WHAT TO DO: Once the data has been read, return all of it precisely as written.

[LISTED RECORDS Boundary: Start]

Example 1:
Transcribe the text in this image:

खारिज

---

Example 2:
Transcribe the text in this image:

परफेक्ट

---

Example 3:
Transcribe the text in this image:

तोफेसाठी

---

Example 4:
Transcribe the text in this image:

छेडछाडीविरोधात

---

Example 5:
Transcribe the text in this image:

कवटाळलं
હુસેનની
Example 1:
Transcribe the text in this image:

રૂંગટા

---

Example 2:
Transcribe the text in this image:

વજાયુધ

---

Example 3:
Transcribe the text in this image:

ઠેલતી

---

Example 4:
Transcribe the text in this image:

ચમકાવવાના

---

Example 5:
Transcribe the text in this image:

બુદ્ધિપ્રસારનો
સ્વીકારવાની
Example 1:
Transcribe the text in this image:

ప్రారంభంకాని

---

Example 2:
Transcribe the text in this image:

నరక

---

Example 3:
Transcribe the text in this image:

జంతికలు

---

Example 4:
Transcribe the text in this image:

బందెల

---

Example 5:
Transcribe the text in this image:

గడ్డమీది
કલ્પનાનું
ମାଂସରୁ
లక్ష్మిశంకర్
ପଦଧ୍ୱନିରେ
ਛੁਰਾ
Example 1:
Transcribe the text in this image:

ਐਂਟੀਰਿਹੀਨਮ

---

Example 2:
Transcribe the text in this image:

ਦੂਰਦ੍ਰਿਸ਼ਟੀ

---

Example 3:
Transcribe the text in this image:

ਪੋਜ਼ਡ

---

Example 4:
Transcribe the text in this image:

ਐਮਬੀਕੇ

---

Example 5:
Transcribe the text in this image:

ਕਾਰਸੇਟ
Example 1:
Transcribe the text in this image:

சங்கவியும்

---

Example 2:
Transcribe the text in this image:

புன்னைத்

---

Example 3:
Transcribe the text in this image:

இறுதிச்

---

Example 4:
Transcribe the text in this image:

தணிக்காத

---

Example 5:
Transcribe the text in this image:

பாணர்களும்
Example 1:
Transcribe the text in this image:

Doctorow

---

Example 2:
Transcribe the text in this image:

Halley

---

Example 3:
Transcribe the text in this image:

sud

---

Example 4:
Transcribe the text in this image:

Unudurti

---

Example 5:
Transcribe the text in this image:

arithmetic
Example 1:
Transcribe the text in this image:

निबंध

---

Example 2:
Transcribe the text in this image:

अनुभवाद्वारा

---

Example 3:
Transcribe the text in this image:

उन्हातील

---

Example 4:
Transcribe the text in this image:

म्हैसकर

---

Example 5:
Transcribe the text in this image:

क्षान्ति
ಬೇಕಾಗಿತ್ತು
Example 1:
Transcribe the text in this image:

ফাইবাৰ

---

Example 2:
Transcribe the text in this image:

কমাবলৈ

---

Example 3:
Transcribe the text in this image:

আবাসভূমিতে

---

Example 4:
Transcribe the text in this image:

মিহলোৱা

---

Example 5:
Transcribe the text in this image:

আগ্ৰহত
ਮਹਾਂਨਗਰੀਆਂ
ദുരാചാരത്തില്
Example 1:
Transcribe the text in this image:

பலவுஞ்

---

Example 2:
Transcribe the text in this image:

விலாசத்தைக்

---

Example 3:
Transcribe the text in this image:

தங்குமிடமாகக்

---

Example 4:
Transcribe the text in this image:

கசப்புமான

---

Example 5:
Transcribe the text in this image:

[LISTED RECORDS Boundary: End]

SOLUTION TO THE PROBLEM:
Example 1:
Transcribe the text in this image:

खारिज

---

Example 2:
Transcribe the text in this image:

परफेक्ट

---

Example 3:
Transcribe the text in this image:

तोफेसाठी

---

Example 4:
Transcribe the text in this image:

छेडछाडीविरोधात

---

Example 5:
Transcribe the text in this image:

कवटाळलं
હુસેનની
Example 1:
Transcribe the text in this image:

રૂંગટા

---

Example 2:
Transcribe the text in this image:

વજાયુધ

---

Example 3:
Transcribe the text in this image:

ઠેલતી

---

Example 4:
Transcribe the text in this image:

ચમકાવવાના

---

Example 5:
Transcribe the text in this image:

બુદ્ધિપ્રસારનો
સ્વીકારવાની
Example 1:
Transcribe the text in this image:

ప్రారంభంకాని

---

Example 2:
Transcribe the text in this image:

నరక

---

Example 3:
Transcribe the text in this image:

జంతికలు

---

Example 4:
Transcribe the text in this image:

బందెల

---

Example 5:
Transcribe the text in this image:

గడ్డమీది
કલ્પનાનું
ମାଂସରୁ
లక్ష్మిశంకర్
ପଦଧ୍ୱନିରେ
ਛੁਰਾ
Example 1:
Transcribe the text in this image:

ਐਂਟੀਰਿਹੀਨਮ

---

Example 2:
Transcribe the text in this image:

ਦੂਰਦ੍ਰਿਸ਼ਟੀ

---

Example 3:
Transcribe the text in this image:

ਪੋਜ਼ਡ

---

Example 4:
Transcribe the text in this image:

ਐਮਬੀਕੇ

---

Example 5:
Transcribe the text in this image:

ਕਾਰਸੇਟ
Example 1:
Transcribe the text in this image:

சங்கவியும்

---

Example 2:
Transcribe the text in this image:

புன்னைத்

---

Example 3:
Transcribe the text in this image:

இறுதிச்

---

Example 4:
Transcribe the text in this image:

தணிக்காத

---

Example 5:
Transcribe the text in this image:

பாணர்களும்
Example 1:
Transcribe the text in this image:

Doctorow

---

Example 2:
Transcribe the text in this image:

Halley

---

Example 3:
Transcribe the text in this image:

sud

---

Example 4:
Transcribe the text in this image:

Unudurti

---

Example 5:
Transcribe the text in this image:

arithmetic
Example 1:
Transcribe the text in this image:

निबंध

---

Example 2:
Transcribe the text in this image:

अनुभवाद्वारा

---

Example 3:
Transcribe the text in this image:

उन्हातील

---

Example 4:
Transcribe the text in this image:

म्हैसकर

---

Example 5:
Transcribe the text in this image:

क्षान्ति
ಬೇಕಾಗಿತ್ತು
Example 1:
Transcribe the text in this image:

ফাইবাৰ

---

Example 2:
Transcribe the text in this image:

কমাবলৈ

---

Example 3:
Transcribe the text in this image:

আবাসভূমিতে

---

Example 4:
Transcribe the text in this image:

মিহলোৱা

---

Example 5:
Transcribe the text in this image:

আগ্ৰহত
ਮਹਾਂਨਗਰੀਆਂ
ദുരാചാരത്തില്
Example 1:
Transcribe the text in this image:

பலவுஞ்

---

Example 2:
Transcribe the text in this image:

விலாசத்தைக்

---

Example 3:
Transcribe the text in this image:

தங்குமிடமாகக்

---

Example 4:
Transcribe the text in this image:

கசப்புமான

---

Example 5:
Transcribe the text in this image:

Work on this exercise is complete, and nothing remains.